滕越简直头疼,他想劝母亲不必如此焦虑,家中情形早已不是父亲当年模样,可根本也劝不住。
倒是小妹滕箫来送母亲,悠悠地道了一句,“哥别劝娘了,不让娘去,娘在家里也是睡不着觉的,还不如就去菩萨脚下住些日子,睡得安心。”
她一开口,林老夫人就皱了眉,回头看了她一眼。
“我不在,你也要每日去人家的学堂读书。”
但这话滕箫可不应。
林老夫人见状干脆叫了女儿,“你跟我一起去五台山。”
滕箫哼了一声,直接转身就走了,“娘自己去吧,女儿回去睡觉了。”
林老夫人气了个仰倒,滕越和魏嬷嬷、青萱他们都劝她不要生气。
好在林老夫人要急着上路,她只叫了留在家中的魏嬷嬷,“你盯着箫姐儿天天去学堂。”
魏嬷嬷可不觉自己有这个本事,但也只能先答应着。
林老夫人又把青萱也留了下来照看,不再让滕越劝,只带着紫苑和一众护卫,一路往五台山去了。
滕越也没办法,只能说妹妹说的不是没道理,母亲对这些事焦虑不是一日两日了,还不如让她去了安心。
林老夫人一走,滕箫又回到了滕越脸前。
她明显情绪好了许多,问滕越,“哥,嫂子什么时候回来?这次她在外受伤,我给她准备了件东西。”
“什么东西?”滕越问。
滕箫却不告诉他,“等见了嫂子再说。”
滕越心里有点数,不过他并不说破。
想着之前母亲在家的时候,小妹每日里因着读书烦躁不已,多半时间都闷在院中,同她之间没什么往来,如今母亲不在家,小妹倒是愿意跟她走动走动。
滕越乐见其成,大手一挥,替她把这些日的学堂都免了。
“娘不在家,你也松快些日子吧。”
他说完,见妹妹一张小脸都亮了起来。
“我回头再多送嫂子几样。”
滕越就是这个意思,笑着跟她点头。
他自己的性子闷了些,不知道箫姐儿的性子,会不会比他,更对她的脾气?
滕越回城东小院,便把母亲离去的事情说了。
邓如蕴有点意外,但也不算惊讶。
林老夫人对于在外交结朋友一事上,素来十二分上心,从金州到西安,这些年来一直如此。
但滕箫就对此比较排斥,林老夫人每日让她去旁人家中,和各家姑娘一道读书,她最厌烦不过,从小就是。

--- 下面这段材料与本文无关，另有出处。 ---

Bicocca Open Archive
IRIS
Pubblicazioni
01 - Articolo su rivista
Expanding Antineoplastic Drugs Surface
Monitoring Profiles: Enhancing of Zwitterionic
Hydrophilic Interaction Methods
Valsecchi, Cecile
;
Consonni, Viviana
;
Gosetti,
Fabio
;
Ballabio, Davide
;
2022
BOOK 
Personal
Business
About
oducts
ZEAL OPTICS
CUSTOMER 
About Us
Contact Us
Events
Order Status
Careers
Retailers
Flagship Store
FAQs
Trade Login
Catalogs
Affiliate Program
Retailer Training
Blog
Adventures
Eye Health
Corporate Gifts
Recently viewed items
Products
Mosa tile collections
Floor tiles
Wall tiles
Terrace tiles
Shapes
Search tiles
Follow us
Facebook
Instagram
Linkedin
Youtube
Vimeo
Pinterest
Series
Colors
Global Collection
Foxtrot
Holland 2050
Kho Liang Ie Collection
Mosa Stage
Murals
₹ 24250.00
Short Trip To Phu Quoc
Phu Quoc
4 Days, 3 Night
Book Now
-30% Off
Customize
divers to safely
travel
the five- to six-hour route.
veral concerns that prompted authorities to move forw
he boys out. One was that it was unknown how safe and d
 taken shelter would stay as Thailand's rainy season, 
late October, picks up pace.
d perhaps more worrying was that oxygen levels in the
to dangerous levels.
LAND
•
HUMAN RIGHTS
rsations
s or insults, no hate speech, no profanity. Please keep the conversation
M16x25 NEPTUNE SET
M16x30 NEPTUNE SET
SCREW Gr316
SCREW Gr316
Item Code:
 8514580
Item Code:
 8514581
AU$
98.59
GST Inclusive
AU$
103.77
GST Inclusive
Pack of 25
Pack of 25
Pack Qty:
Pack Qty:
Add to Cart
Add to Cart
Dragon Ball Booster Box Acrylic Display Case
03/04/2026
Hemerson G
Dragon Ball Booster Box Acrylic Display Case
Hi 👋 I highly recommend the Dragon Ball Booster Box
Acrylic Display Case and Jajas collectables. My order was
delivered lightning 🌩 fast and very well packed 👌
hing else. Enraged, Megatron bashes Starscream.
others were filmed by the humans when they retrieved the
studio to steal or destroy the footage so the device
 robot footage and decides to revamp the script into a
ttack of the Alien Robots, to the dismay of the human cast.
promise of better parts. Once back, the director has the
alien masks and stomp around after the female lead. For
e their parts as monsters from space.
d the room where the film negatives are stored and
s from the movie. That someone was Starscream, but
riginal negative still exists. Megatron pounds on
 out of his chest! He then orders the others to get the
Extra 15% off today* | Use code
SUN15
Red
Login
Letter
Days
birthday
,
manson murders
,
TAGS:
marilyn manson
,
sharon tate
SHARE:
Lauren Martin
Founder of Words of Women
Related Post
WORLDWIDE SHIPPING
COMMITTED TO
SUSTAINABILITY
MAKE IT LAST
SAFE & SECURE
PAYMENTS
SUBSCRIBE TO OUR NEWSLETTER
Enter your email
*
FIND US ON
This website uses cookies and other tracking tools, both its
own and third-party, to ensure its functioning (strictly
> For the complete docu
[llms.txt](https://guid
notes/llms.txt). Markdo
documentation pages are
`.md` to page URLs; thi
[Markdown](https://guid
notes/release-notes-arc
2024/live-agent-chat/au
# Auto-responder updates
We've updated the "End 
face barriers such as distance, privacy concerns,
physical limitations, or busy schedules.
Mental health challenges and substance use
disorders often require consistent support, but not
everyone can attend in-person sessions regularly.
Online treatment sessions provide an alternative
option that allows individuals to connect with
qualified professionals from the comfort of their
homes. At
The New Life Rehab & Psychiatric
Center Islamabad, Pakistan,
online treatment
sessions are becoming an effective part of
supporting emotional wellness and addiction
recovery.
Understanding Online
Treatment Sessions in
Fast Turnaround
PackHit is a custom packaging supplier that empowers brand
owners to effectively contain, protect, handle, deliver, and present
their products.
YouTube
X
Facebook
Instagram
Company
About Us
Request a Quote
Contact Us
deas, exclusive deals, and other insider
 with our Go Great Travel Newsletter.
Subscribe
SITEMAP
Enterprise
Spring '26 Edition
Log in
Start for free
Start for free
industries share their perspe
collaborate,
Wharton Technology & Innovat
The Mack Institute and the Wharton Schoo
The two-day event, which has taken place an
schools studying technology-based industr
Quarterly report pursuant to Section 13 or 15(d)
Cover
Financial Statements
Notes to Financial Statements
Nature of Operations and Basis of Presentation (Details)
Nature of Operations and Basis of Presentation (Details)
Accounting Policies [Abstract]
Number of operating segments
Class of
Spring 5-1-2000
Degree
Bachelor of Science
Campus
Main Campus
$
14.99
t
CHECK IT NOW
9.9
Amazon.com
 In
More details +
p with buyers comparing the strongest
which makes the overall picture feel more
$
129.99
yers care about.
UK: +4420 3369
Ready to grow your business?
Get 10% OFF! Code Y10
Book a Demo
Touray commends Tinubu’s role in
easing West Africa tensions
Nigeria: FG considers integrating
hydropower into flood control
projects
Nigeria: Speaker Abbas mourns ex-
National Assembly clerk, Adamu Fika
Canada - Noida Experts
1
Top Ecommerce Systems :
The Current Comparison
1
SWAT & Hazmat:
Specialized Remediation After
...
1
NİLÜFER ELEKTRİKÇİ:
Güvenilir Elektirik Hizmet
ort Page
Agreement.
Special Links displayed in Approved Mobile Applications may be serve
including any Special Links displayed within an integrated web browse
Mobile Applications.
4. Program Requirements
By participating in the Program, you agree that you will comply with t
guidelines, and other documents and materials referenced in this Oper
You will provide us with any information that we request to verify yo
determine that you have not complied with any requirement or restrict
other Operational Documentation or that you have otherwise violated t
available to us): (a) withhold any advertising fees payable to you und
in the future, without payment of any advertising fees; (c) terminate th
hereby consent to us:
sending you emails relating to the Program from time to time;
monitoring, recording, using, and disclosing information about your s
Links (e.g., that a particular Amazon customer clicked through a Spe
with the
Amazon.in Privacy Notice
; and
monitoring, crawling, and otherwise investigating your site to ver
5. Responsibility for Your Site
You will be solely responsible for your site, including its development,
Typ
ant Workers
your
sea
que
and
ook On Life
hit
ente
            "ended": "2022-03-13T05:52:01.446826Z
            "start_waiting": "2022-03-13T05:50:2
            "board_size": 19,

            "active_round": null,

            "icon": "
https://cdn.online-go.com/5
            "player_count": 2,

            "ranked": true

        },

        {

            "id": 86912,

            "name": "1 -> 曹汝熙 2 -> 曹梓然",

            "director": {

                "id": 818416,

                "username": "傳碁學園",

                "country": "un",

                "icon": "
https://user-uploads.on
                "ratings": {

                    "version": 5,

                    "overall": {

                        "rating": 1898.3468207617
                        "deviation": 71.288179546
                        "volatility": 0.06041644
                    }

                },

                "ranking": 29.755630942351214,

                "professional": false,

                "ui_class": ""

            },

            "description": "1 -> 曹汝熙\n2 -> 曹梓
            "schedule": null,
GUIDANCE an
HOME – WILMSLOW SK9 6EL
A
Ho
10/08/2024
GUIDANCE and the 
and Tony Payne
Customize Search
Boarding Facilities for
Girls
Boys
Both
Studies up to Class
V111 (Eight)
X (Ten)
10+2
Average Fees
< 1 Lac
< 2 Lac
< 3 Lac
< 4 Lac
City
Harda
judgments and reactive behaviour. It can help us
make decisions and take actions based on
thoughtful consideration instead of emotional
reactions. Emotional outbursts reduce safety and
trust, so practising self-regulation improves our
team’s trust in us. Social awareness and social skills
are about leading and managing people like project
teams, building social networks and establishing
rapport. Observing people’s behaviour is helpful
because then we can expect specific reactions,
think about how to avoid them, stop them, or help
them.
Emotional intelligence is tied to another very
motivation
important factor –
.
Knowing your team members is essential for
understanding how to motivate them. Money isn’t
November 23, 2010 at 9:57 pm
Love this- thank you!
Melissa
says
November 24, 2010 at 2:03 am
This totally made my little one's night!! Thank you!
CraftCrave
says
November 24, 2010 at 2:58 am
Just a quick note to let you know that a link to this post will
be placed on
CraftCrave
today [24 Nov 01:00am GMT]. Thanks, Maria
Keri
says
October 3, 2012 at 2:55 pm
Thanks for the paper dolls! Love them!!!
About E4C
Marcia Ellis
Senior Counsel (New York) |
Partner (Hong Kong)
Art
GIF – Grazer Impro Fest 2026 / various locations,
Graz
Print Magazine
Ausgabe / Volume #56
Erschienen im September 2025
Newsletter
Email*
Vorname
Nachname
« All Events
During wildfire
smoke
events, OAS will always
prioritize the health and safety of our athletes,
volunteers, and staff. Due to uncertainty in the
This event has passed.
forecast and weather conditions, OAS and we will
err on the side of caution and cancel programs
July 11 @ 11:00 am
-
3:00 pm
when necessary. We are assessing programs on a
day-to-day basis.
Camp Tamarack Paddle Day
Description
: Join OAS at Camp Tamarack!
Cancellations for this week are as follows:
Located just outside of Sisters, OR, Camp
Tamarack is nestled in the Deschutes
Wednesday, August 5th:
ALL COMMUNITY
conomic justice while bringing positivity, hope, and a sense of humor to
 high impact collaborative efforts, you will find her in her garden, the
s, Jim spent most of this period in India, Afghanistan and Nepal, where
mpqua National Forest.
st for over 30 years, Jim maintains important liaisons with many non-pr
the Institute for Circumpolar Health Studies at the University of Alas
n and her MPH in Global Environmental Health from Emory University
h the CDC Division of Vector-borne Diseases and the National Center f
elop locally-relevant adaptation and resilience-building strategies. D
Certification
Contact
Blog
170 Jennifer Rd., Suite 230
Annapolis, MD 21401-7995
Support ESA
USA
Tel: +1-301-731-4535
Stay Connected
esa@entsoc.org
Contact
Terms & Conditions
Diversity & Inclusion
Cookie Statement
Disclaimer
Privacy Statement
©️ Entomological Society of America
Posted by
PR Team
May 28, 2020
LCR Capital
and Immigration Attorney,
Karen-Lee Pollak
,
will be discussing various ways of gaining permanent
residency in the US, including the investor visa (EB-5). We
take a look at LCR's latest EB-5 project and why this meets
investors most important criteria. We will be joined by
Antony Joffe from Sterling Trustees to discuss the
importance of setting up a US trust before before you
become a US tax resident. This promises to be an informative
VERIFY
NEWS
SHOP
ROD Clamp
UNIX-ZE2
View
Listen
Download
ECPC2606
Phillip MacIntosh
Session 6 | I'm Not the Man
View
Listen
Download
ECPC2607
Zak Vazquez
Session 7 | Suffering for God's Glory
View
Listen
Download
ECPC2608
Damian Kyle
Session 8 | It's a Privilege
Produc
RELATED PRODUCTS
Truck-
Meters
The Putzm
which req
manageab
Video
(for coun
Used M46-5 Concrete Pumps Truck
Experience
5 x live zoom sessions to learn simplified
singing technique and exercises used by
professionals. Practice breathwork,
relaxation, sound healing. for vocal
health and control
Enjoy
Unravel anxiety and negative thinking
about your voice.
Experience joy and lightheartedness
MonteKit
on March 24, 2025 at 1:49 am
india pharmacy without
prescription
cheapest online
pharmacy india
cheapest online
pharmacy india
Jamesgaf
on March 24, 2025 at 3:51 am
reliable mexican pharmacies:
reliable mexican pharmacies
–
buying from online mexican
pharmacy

滕越并不知道她了解这些事,只同她道,“箫姐儿问你什么时候回去?我想着你若是在这儿住得惯,反正家中也没什么事,便就多住些日子,回去叫了她一道吃顿饭便是。”
邓如蕴点头说好。
不过对滕越来说更紧要的是,他的调任快下来了,来西安任职之前,还要回一趟宁夏,把琐事处理掉。
他这会把自己要调回到西安府的事情同她说了,见她眨了好几下眼睛,不知道在想些什么,柳叶眉下羽睫翻飞。
但她没因此有什么不快的神色,滕越暗松了一口气。
他就怕她,根本就不想见到他... ...
她没有不快,他便是说自己过两日还是要回一趟宁夏,来回少说得七八日。
她缓缓点头,滕越道,“过些日我和母亲都不在家,你和小妹相互照料,若有什么事,只管去找从影,我再留些人手给你。”
他说着,想起她的“前科”,又道,“有事莫要自己扛着,定要告诉我,哪怕金州老家的事情,我也都可以替你办。”
她又点头,但滕越觉得她点的敷衍,只能自己回去叮嘱从影。
两人站在满地翻晒的连翘中,明媚的日头下,一个个连翘果原本躺在地上懒洋洋地睡着,一阵风漫过来,它们窸窸窣窣地翻了身,但站在它们中间的两人却脚下没动。
涓姨从旁边的门洞旁路过,看到两人不知说了什么,说完,见他俯下身来,轻轻拍在了她的袖口。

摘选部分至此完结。